Since each single stroke in swimming is less than one second, you can imagine the difficulty of coaching a large group of swimmers while standing on the deck, unable to see what is happening underwater.
As a result, most swim coaching is just physical training. Swimmers get faster as a result of ever increasing age and yardage, greater intensity of training, and dryland weight training. But the improvements are slow, and often swimmers plateau or even regress. The side-effects of this type of training are boredom, burn-out, shoulder injuries, and eventual defeat by swimmers who are accidentally more efficient.
Somax Coaching
Somax teaches swimmers to improve their stroke efficiency with frame-by-frame underwater stroke analysis coupled with its exclusive drills and training aids. When each swimmer on your team can see their underwater stroke compared to the underwater stroke of a World Record holder, when they can learn drills that will teach them to duplicate that stroke while they swim, and when their new stroke is videotaped and measured on a weekly basis, they will swim faster and faster because they will be more efficient.
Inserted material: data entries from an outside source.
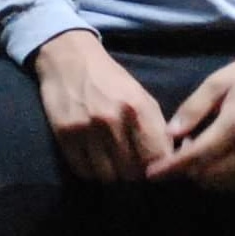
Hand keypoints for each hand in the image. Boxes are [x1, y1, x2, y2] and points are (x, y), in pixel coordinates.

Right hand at [32, 31, 171, 182]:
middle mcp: (112, 120)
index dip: (159, 168)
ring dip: (113, 174)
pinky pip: (83, 170)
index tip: (156, 168)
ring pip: (108, 176)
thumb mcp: (141, 96)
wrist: (69, 59)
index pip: (156, 157)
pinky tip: (94, 159)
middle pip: (132, 171)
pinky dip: (91, 170)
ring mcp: (86, 129)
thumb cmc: (110, 79)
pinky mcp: (64, 135)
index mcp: (137, 107)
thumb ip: (156, 128)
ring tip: (113, 162)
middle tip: (133, 165)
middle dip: (135, 172)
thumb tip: (170, 160)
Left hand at [146, 54, 234, 192]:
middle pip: (208, 175)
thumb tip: (170, 134)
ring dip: (204, 176)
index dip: (171, 168)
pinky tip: (218, 161)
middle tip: (181, 150)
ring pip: (224, 184)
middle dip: (187, 170)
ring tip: (200, 153)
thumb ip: (193, 109)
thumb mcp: (218, 82)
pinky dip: (223, 178)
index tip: (152, 173)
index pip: (196, 156)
The best measure of stroke efficiency is how much distance a swimmer can travel with each stroke. The longer the distance, the lower the stroke count. Average freestyle and backstroke counts for age group and senior swimmers is 14-24 strokes (single arm pulls) per 25 yards. Somax trained swimmers are so efficient that their average stroke counts are only 7-12 strokes per pool length.
This unique program of frame-by-frame stroke analysis grew out of 1500 hours of research Somax conducted during 1985-7 on underwater tapes of World Record swimmers, as well as measuring many Olympic swimmers and training numerous elite swimmers over the past 19 years.
Many of our findings were at variance with wide-spread assumptions about swimmers and swimming. Matt Biondi, for instance, while holding the five fastest times in the world in the 100m freestyle, had 10% less power output in his arms (as measured on a bio-kinetic bench), but 70% more power in his hips than other sprinters on his team. He also had a total of 70 degrees more range of motion in his shoulders.
Janet Evans' breathing ranges were at least 50% greater than her competitor's breathing ranges, while her VO2max was only 56, compared to her competitors with a VO2max of 70-80. At the time, Janet held world records in the 400, 800 and 1500m freestyle.
The elite swimmers Somax has trained have earned 43 Gold Medals and set 11 World Records in international competition after their Somax training. Independent analysis of these swimmers (hand force output curves, reduction in stroke count, and speed trials) confirmed the improvements in each of these swimmers came from their Somax training.